TRIBUNAL ADMINISTRATIF DU LOGEMENT

Bureau dE Montréal

 

No dossier :

670898 31 20221229 T

No demande :

3817841

 

 

Date :

05 avril 2023

Devant la juge administrative :

Chantal Boucher

 

Tasha Johnson

 

Locataire - Partie demanderesse

c.

Antonio Tacconelli

 

Locateur - Partie défenderesse

 

D É C I S I O N

 

 

[1]         Par une demande déposée le 3 mars 2023, la demanderesse requiert la rétractation de la décision rendue le 1er mars 2023 par le Tribunal administratif du logement résiliant le bail pour un retard de plus de trois semaines dans le paiement du loyer et la condamnant aux loyers dus.

[2]         Elle aurait pris connaissance de la décision dont elle demande la rétractation le 2 mars 2023.

Preuve au dossier et positions des parties

[3]         La preuve démontre que la demanderesse était présente lors de l’audience du 20 février 2023 mais soumet avoir été empêchée par la juge administrative de produire la preuve de problématiques dans le logement.
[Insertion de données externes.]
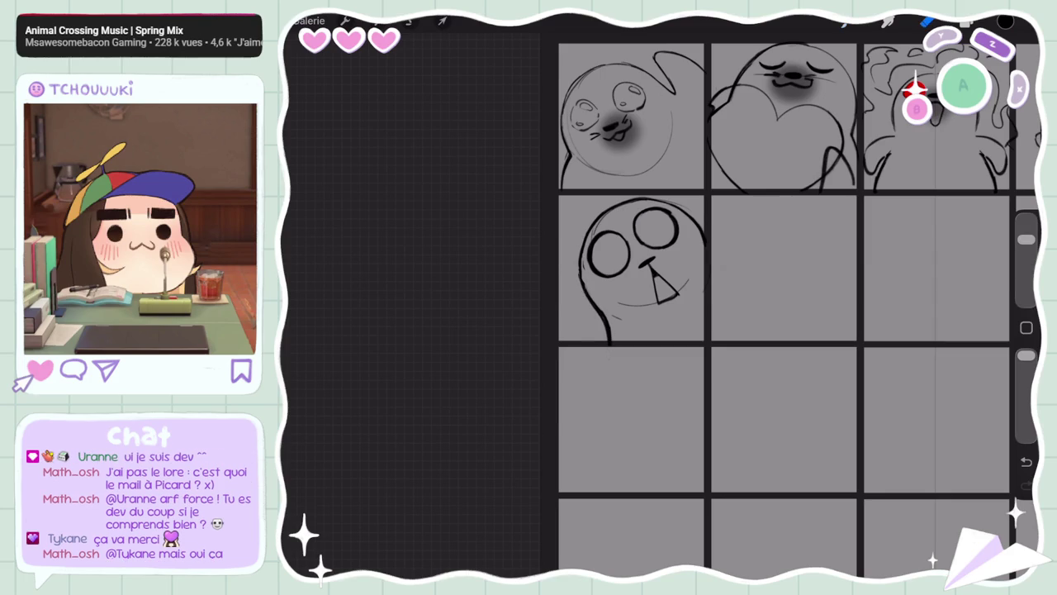
{"action": "left_click_drag", "start_coordinate": [1026, 239], "coordinate": [1027, 265]}
{"action": "scroll", "coordinate": [661, 297], "scroll_direction": "up", "scroll_amount": 3}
Elle inscrit sur sa demande vouloir obtenir une diminution de loyer notamment en lien avec la présence de souris.

[4]         Elle soumet également que lors de la dernière audience elle avait en sa possession un courrier recommandé non réclamé par le locateur contenant le chèque pour le loyer du mois de janvier 2023 car ce dernier l’a refusé. Cependant, la juge administrative ne l’a pas pris en compte.

[5]         Questionnée à savoir si elle a mentionné ces faits à la juge administrative, elle témoigne que oui mais que cette dernière a jugé cette preuve non pertinente.

[6]         Quant au chèque, la soussignée a invité la demanderesse à le remettre au locateur à l’audience même si la somme est incomplète, cependant la demanderesse a refusé.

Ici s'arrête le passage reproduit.